Judge Dredd is meant to be a satire for progressive liberals on quasi-fascism, on a state like 1970s Brazil where kids in street gangs are “disappeared” into a car boot (later to be found in a storm drain, terrible accident—he must have slipped). However, Dredd is one of those satires that is too close to the mark—as with Starship Troopers (1997), it is too easy for the viewer to find himself enjoying the quasi-fascist regime that is meant to be satirised. Additionally, progressives are people with high neuroticism who become distressed at “nasty” things; the Dredd universe, with its instant summary “judgement”, disturbs them because it suggests a world with maximal responsibility. If you park your car illegally on a street, Dredd will power down on his motorcycle and sentence you to 15 years in the isocube—block a road like Extinction Rebellion, and it’s a bullet to the head.
For a progressive, this world of swift and precise justice distresses—they want everything floaty and ambiguous, they don’t want to be held maximally to account (especially by a man with obscured eyes—justice being blind—and a black leather uniform). No mercy—mercy is for the weak. However, the Dredd universe is still progressive liberal in form, despite its ambiguities. Why? The answer is the false assumption, the false metaphysic, that underpins the fictional universe.

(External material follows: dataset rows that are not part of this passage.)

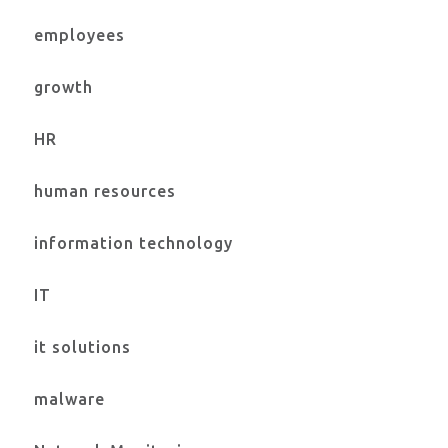
employees
growth
HR
human resources
information technology
IT
it solutions
malware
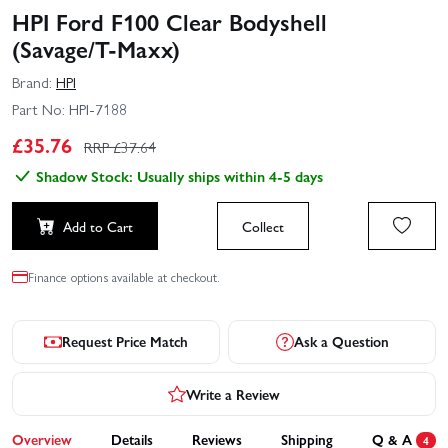
HPI Ford F100 Clear Bodyshell
(Savage/T‑Maxx)
Brand:
HPI
Part No:
HPI-7188
£
35.76
RRP £
37.64
Shadow Stock: Usually ships within 4-5 days
Add to Cart
Collect
Finance options available at checkout.
Request Price Match
Ask a Question
Write a Review
Overview
Details
Reviews
Shipping
Q & A
4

Dredd operates in the overcrowded crime-ridden multiracial hellhole that is MegaCity One—post-nuclear war, everyone in America is cramped into three MegaCities. The false progressive assumption that underpins the story is that a quasi-fascist police force and rampant crime go together. In reality, if the police were empowered as Dredd is empowered, so that it would be routine to summarily “judge” men like George Floyd, crime would vanish within a year (even in a MegaCity). We live in MegaCities precisely thanks to progressive policies, not because we are under a strict kritarchy. This false assumption is what ultimately makes Dredd a work of progressive propaganda.